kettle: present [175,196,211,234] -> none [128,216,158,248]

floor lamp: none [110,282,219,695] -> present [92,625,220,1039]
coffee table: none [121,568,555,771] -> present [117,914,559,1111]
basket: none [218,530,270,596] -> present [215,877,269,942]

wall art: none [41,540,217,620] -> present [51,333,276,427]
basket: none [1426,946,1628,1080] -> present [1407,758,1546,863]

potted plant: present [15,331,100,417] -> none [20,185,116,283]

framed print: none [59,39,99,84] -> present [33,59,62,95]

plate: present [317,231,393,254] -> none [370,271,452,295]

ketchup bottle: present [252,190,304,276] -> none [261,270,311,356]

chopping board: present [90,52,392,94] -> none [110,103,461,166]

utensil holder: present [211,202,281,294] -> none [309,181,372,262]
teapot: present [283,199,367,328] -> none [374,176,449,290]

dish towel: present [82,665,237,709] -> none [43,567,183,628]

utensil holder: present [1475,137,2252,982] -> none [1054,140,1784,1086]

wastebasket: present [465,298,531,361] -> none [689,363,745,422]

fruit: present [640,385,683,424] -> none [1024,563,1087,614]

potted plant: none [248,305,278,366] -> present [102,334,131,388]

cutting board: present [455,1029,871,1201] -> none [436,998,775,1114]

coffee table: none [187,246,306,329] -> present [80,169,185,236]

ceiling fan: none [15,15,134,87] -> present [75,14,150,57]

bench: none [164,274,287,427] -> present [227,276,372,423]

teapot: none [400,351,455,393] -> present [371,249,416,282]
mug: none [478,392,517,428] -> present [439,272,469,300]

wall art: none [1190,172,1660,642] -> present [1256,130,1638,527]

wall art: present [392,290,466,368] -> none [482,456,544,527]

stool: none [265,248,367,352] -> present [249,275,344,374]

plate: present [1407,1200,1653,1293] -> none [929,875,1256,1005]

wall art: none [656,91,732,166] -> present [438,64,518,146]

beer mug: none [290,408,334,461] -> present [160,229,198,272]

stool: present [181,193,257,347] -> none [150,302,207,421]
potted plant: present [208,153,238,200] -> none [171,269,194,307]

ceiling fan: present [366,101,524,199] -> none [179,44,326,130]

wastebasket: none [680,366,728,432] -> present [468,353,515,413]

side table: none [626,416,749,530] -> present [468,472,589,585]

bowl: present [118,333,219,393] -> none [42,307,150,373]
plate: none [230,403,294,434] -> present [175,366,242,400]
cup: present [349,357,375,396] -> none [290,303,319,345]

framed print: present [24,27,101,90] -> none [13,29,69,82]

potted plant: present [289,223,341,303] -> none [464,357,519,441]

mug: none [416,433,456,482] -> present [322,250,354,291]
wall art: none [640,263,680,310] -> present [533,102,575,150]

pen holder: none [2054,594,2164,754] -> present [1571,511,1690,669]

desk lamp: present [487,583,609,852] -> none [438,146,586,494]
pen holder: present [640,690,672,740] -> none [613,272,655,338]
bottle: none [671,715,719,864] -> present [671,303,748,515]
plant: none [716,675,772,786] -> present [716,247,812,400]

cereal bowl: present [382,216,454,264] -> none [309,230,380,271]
····················
WHAT IS BEING ASKED - Extract exactly and only the lines above from the line containing "teapot: none [400,351,455,393]" through the line containing "stool: none [265,248,367,352]", both end lines included.

ANSWER TO THIS PROBLEM -
teapot: none [400,351,455,393] -> present [371,249,416,282]
mug: none [478,392,517,428] -> present [439,272,469,300]

wall art: none [1190,172,1660,642] -> present [1256,130,1638,527]

wall art: present [392,290,466,368] -> none [482,456,544,527]

stool: none [265,248,367,352] -> present [249,275,344,374]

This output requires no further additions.